The other day I was trying to catch up on reading the blogs I follow. One of the first things you learn as a blogger is the need to connect with other bloggers and read their posts. It’s not as easy as it sounds especially if, like me, you discover a blog, read one or two posts then follow it because it’s so interesting and well written and the blogger sounds like an astounding person you’d love to meet one day.
One of my former colleagues believes blogging is the offshoot of the personal diary or journal. I’m not so sure.
I started keeping a journal thirty years before my colleague was born and I’d never write a post that even remotely resembles my journal entries. There are some things that just shouldn’t be made public. Granted, a lot of blogs are tell-all rants about the seedy and not so seedy side of life. Plenty of bloggers share moments of misery and loss, but I question whether this means blogging and writing a journal is the same thing.
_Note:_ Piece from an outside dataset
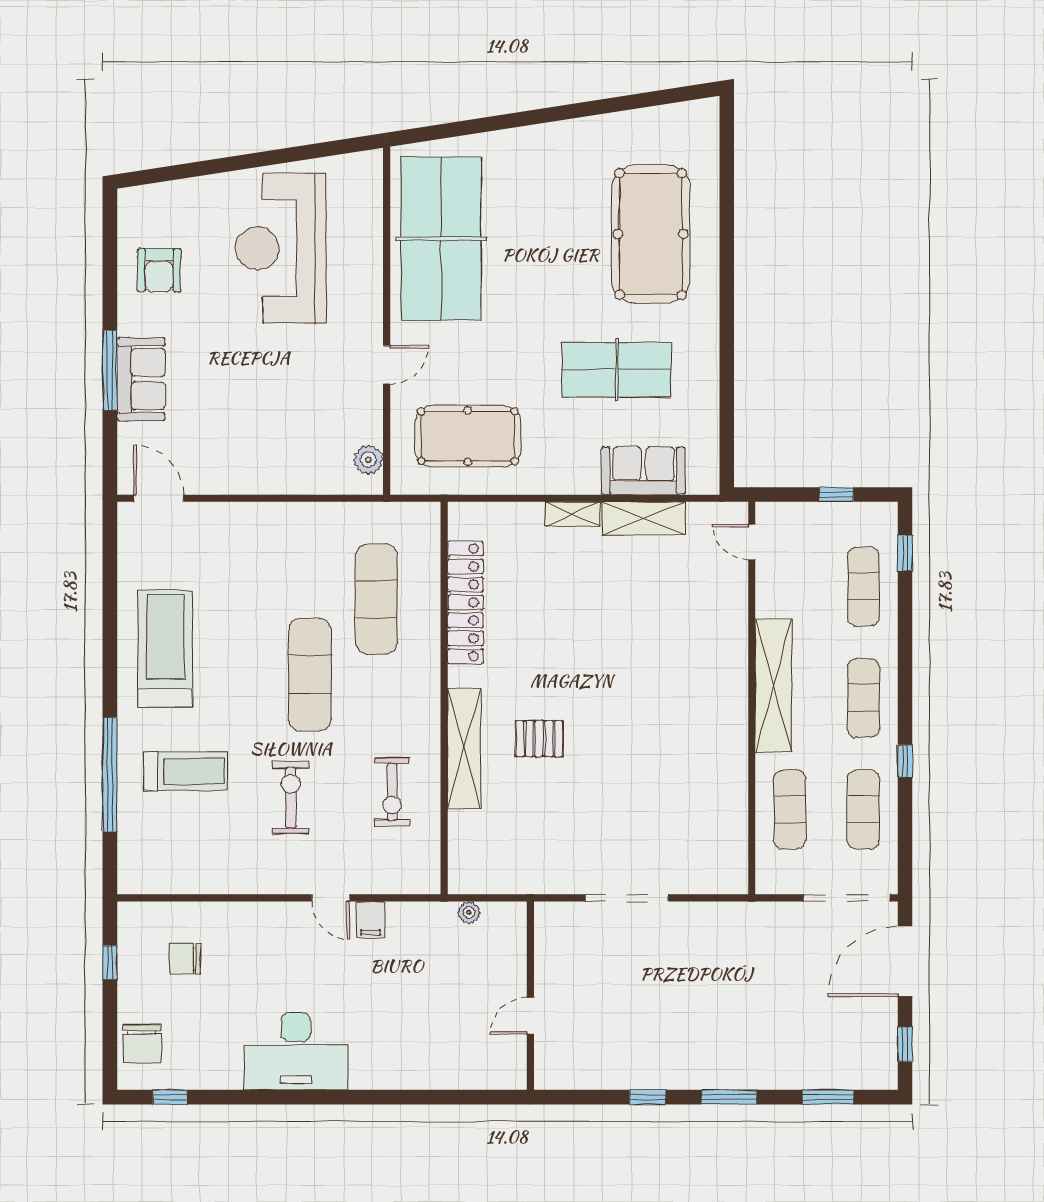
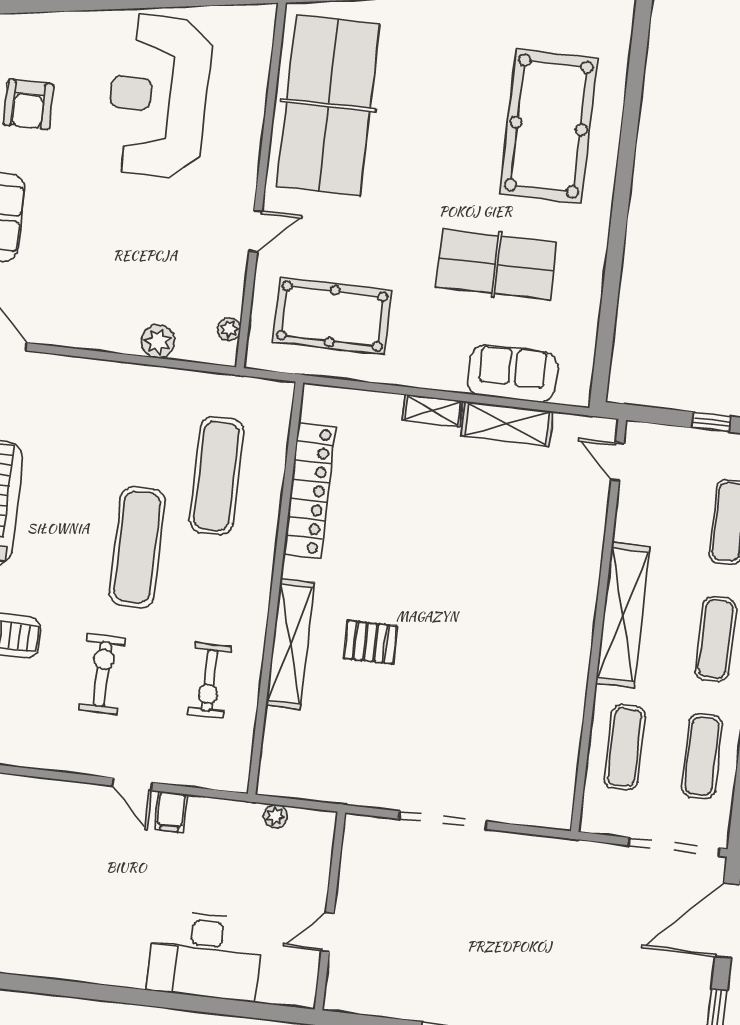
plant: (368, 460) -> (229, 329), width x0.73, depth x0.73
plant: (307, 479) -> (158, 341), added
desk: (296, 1051) -> (205, 956), moved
I will admit bloggers, like the folk who write a journal, are in the business of ‘constructing the self’, which is academic-speak for creating a persona, a fabricated self a blogger feels comfortable about appearing on a screen thousands of kilometres from home. I believe, however, that the self I have constructed for my blog is more carefully drawn than the self that inhabits the abandoned pages of my journals.
The other reason I don’t think writing a blog post is the same as writing a journal entry is because I feel blog posts are similar to letters. I have 80 or more followers (thank you, one and all) and I probably follow as many blogs. Not all my readers read all of my posts and I certainly don’t read every blog I follow – while I was catching up the other day I was interrupted – but, as all writers are admonished, I believe most of us learn to write, as much as possible, for our readers. This means, in the case of a blog post, writing so our readers feel it was written specifically for them. Blogging, in much the same way as writing a novel, and unlike journal writing, is about supply and demand, specifically meeting the demands of readers. Yes, there are plenty of instances where journal writers share their private musings (or they are read, often clandestinely, by lovers, intrusive parents or inquisitive siblings) but bloggers want to be read, they want to form connections, they want to be shared.
Bloggers develop blogging friendships. I certainly have, and I’ve renewed old relationships (Hi, Kathy), so I often feel as if I’m writing a letter to my friends. Not a newsy, chatty letter about the family’s latest escapades, but a letter that shares my ideas, the issues that concern me, my interest in therapeutic writing … which raises another point …
… is blogging therapeutic? I think it can be; shaping an event or feeling and sharing it with others can, if handled well, help with healing. I doubt many bloggers feel they are alone in the world; for most of us there will be someone out there who’s interested in what we have to say, who reads what we write and who cares. Keeping a journal, while it helped in many ways, didn’t stop me from feeling alone, which is what writing for no one but oneself can do. My journal became a self-fulfilling rehash of personal (often self-induced) misery, which is why, despite intending to, I barely referred to my journals when I wrote my memoir.
The woman who wrote those journals is a mere echo of the woman I am now and I am an echo of the woman I will be. Blogging, as confessional and personal as it might be, is a larger act of rebellion than writing a private journal ever was and believe me, I thought journal writing was truly rebellious. I was even advised by one counsellor to stop because she believed it would harm my relationship.
It’s hard to grasp exactly how massive the ‘blogosphere’ is, let alone imagine how many mega-millions of words are written and shared via blog posts. I am nevertheless content in my minuscule corner of it. I have readers, bloggers and otherwise, that I feel obligated to, not in an onerous, ‘dear me is it time to write another post?’ way, but in a ‘I wonder what so and so is up to, and if they’d be interested in …’ way. More importantly, and this is a revelation born of knowing I do have readers, I look forward to sharing the (constructed) self who writes my blog; a self now past middle-age, an occasionally confused writer, by turns cynical and sentimental who is grateful to be a part of a sphere where readers and writers are not afraid to be whatever self they choose.
What about you? Are you writing a personal journal that you make public, a letter to far flung or nearby friends or something else entirely?